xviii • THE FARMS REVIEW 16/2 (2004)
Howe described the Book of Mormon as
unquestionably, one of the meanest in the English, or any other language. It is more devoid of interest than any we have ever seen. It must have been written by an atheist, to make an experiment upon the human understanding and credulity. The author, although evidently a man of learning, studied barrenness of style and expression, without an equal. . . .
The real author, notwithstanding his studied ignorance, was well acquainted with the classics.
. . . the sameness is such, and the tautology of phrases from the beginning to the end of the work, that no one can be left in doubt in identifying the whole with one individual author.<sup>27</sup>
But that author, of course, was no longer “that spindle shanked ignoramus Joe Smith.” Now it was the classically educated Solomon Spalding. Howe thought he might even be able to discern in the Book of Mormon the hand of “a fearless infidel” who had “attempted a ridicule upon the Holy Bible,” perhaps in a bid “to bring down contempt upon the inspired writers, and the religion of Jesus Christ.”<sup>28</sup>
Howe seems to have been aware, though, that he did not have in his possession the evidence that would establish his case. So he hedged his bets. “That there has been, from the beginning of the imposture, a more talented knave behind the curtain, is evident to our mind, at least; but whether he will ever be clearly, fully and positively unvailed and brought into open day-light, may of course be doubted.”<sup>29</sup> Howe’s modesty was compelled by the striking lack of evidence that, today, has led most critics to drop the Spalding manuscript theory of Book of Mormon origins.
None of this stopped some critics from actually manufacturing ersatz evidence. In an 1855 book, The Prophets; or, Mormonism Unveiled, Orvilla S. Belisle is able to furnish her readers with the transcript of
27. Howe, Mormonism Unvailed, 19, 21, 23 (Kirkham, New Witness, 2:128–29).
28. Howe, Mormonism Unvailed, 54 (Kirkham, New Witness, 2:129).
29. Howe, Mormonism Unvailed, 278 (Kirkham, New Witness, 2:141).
────────
* _REQUIRED WORK_: Reproduce, word for word, all of the entries above.

* _SOLUTION_:
xviii • THE FARMS REVIEW 16/2 (2004)
Howe described the Book of Mormon as
unquestionably, one of the meanest in the English, or any other language. It is more devoid of interest than any we have ever seen. It must have been written by an atheist, to make an experiment upon the human understanding and credulity. The author, although evidently a man of learning, studied barrenness of style and expression, without an equal. . . .
The real author, notwithstanding his studied ignorance, was well acquainted with the classics.
. . . the sameness is such, and the tautology of phrases from the beginning to the end of the work, that no one can be left in doubt in identifying the whole with one individual author.<sup>27</sup>
But that author, of course, was no longer “that spindle shanked ignoramus Joe Smith.” Now it was the classically educated Solomon Spalding. Howe thought he might even be able to discern in the Book of Mormon the hand of “a fearless infidel” who had “attempted a ridicule upon the Holy Bible,” perhaps in a bid “to bring down contempt upon the inspired writers, and the religion of Jesus Christ.”<sup>28</sup>
Howe seems to have been aware, though, that he did not have in his possession the evidence that would establish his case. So he hedged his bets. “That there has been, from the beginning of the imposture, a more talented knave behind the curtain, is evident to our mind, at least; but whether he will ever be clearly, fully and positively unvailed and brought into open day-light, may of course be doubted.”<sup>29</sup> Howe’s modesty was compelled by the striking lack of evidence that, today, has led most critics to drop the Spalding manuscript theory of Book of Mormon origins.
None of this stopped some critics from actually manufacturing ersatz evidence. In an 1855 book, The Prophets; or, Mormonism Unveiled, Orvilla S. Belisle is able to furnish her readers with the transcript of
27. Howe, Mormonism Unvailed, 19, 21, 23 (Kirkham, New Witness, 2:128–29).
28. Howe, Mormonism Unvailed, 54 (Kirkham, New Witness, 2:129).
29. Howe, Mormonism Unvailed, 278 (Kirkham, New Witness, 2:141).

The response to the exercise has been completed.